Now you are waiting, and you hate waiting, but you understand that the other person is busy, so you continue to wait. After all the designated time in which they said they would communicate by hasn’t arrived yet. Matter of fact it’s only been one day. You know you need to chill out but you can’t help it because you are so flippin’ excited for the possibility of what could come.

Then it happens. The designated time passes and you hear nothing. Not a single word. But you don’t sweat it because, again, you know they are busy and things happen so you just keep waiting. And waiting. And waiting.
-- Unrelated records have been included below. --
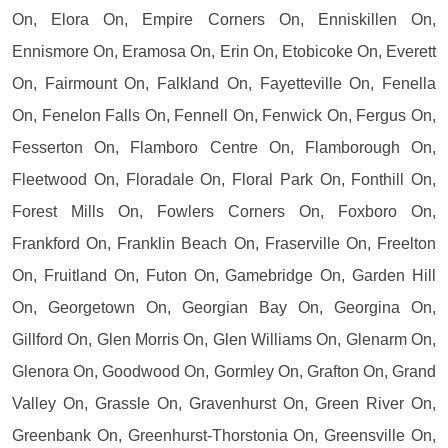
On, Elora On, Empire Corners On, Enniskillen On,
Ennismore On, Eramosa On, Erin On, Etobicoke On, Everett
On, Fairmount On, Falkland On, Fayetteville On, Fenella
On, Fenelon Falls On, Fennell On, Fenwick On, Fergus On,
Fesserton On, Flamboro Centre On, Flamborough On,
Fleetwood On, Floradale On, Floral Park On, Fonthill On,
Forest Mills On, Fowlers Corners On, Foxboro On,
Frankford On, Franklin Beach On, Fraserville On, Freelton
On, Fruitland On, Futon On, Gamebridge On, Garden Hill
On, Georgetown On, Georgian Bay On, Georgina On,
Gillford On, Glen Morris On, Glen Williams On, Glenarm On,
Glenora On, Goodwood On, Gormley On, Grafton On, Grand
Valley On, Grassle On, Gravenhurst On, Green River On,
Greenbank On, Greenhurst-Thorstonia On, Greensville On,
And waiting, until you’ve gone from excited, to worried, to annoyed, to pissed off, and finally you begin to wonder if maybe it was all in your head and the meeting wasn’t as great as you thought it was.

So you decided to shoot them an email or give them a call to “see how things are going”. But they either don’t respond or they respond with a vague reply that does nothing to alleviate your pain and you are so close to losing it that you express to everyone (even that poor barista) just how frustrated you are with the whole stupid situation. 
But then you calm yourself down and decide to give it a few days before contacting the person again in hopes of getting a more concrete answer. You ask yourself just how many times you can call/email a person before they really hate you? 
Finally, after who knows how many times, you get an answer that says “Oh yeah we filled that position some time ago” or “Yeah I got really busy so…” or “I found something better so I decided not to do it” (yes that is a legit response I was sent). You then proceed to smash whatever digital device you have in your hand into tiny microbial bits so that Sherlock could not even decipher what it used to be.
Here’s the thing: we’ve all been on both sides of this in which we’ve wished someone had communicated more or in which we probably could have done more communicating. Sometimes when we are on the side of the communicator we forget what it is like to be the person waiting to hear back.
Nobody can see what the other side is doing and even if we become busy and are just swamped, it doesn’t mean that the other person knows that. And even if they do know that, that doesn’t mean you shouldn’t stop for a moment to acknowledge that they are waiting.
So if you say you we’re going to do something by a certain time and it’s not done, communicate that. If something is taking longer than you expect, communicate that. If the person reaches out to you and you realize that you have not been communicating: respond promptly, apologize, don’t make excuses, and assure them that you are working on it.
Even if things don’t work out in the end, you will have left a better taste in their mouth, knowing that you were open and honest in your communication with them.